This instruction was excepted to by defendant. It was a very grave error to instruct the jury that the acquiescence of Clapp, and the mutual understanding of the parties to that transaction, might be regarded by the jury as an actual cancellation and surrender as between the parties to this suit. Acquiescence expressed by parol, and mutual understanding that a title should be released, cannot be made a substitute for a deed of release or surrender, executed and recorded. Deeds under seal can be surrendered and cancelled only by other deeds under seal. No prudent man would accept a title with full notice on record, and knowledge of such an outstanding title. This contract, by its plain terms, is 'dependent on such surrender and cancelment being made within the sixty days.' It is a condition precedent, without the performance of which, within the term specified, the purchaser had a just right to declare the contract annulled.
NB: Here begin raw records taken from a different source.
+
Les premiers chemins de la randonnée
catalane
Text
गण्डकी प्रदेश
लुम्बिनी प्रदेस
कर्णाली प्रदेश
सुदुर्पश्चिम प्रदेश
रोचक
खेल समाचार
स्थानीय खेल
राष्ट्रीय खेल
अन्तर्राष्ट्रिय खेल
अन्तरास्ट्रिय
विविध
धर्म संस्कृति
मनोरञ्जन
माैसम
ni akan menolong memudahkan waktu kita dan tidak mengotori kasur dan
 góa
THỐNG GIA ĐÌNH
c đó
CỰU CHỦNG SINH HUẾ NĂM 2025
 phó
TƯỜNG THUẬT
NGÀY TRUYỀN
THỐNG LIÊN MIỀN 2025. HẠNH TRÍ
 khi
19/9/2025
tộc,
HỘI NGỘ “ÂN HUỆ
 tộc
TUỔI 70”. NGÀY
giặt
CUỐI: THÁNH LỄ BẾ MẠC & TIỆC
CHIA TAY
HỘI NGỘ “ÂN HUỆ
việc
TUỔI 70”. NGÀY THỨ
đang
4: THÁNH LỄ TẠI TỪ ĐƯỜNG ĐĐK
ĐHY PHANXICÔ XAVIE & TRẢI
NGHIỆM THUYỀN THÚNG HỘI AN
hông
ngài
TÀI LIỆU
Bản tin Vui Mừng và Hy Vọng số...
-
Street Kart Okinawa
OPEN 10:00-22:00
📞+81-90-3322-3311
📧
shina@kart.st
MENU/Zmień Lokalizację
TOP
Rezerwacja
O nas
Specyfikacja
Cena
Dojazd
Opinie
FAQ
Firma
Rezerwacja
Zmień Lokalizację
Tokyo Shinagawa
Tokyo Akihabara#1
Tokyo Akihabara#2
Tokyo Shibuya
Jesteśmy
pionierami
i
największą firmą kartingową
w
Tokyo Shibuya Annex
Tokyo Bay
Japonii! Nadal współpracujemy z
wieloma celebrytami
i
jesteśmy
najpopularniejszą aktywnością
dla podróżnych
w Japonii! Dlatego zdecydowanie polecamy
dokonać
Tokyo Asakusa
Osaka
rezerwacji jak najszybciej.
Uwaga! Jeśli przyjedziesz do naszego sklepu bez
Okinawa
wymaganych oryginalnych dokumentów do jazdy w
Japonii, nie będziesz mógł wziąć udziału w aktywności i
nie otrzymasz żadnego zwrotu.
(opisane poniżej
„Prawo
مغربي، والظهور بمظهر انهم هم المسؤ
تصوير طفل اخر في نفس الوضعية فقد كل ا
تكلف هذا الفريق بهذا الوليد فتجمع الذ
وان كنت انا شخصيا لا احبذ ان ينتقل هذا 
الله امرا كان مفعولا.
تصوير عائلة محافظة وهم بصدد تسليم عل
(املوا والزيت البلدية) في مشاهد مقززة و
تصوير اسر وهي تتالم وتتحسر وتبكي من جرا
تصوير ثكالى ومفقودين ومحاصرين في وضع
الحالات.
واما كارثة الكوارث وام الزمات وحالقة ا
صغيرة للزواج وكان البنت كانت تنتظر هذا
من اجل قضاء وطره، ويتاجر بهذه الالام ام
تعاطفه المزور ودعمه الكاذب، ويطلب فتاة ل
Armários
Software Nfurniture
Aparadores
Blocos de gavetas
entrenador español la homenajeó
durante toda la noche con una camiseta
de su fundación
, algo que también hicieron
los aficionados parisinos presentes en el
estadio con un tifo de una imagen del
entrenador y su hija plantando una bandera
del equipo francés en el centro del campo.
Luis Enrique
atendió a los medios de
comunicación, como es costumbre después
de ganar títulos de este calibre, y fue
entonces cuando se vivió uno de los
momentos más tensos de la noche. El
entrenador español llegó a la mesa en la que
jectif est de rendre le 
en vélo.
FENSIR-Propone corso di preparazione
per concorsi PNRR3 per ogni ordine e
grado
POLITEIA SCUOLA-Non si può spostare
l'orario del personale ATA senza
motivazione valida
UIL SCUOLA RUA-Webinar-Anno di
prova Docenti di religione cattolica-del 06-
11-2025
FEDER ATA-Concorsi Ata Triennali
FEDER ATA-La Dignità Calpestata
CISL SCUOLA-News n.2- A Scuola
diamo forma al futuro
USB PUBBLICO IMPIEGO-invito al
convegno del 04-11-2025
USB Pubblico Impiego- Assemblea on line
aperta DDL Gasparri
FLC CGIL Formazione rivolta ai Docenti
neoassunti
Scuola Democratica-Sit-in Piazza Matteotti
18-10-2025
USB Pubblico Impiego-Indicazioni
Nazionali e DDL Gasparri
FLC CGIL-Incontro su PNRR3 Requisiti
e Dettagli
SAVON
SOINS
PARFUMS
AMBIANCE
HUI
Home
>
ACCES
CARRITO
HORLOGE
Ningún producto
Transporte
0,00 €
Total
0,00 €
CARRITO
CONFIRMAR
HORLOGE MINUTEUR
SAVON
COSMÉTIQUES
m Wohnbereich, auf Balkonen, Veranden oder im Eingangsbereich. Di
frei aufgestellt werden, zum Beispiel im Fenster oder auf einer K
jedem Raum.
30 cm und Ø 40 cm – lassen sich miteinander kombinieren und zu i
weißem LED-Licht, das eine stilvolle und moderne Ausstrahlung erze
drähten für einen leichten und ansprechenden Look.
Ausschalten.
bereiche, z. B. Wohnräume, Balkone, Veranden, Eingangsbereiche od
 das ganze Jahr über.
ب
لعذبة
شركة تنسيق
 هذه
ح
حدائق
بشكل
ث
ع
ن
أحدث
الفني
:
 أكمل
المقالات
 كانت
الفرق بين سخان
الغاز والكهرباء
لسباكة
To entitle the plaintiffs below to recover in this suit, the declaration should have averred that such deeds of surrender and cancellation had been duly executed; that the plaintiff had a perfect title, free of all incumbrances, and was able as well as willing and ready to convey a good title to the plaintiff on the day named in the agreement. But he was not able to prove such averments, if they had been made, and his case failed both in its pleadings and its proofs; consequently there was error in ruling the demurrers of the plaintiff to the 4th, 6th, and 7th pleas of defendant in favor of plaintiffs. The pleas alleged proper matters of defence to the suit, either in whole or in part. They were sufficient on general demurrer, which goes back to the first error in pleading. And from what we have already said, the first error in pleading is found in the declaration. It is not necessary to discuss more at large the form of the pleadings, or whether the action should not have been covenant and not debt, as the plaintiff was not entitled to recover in any form of action, according to the undisputed facts in evidence.


The judgment of the Circuit Court reversed, and venire de novo.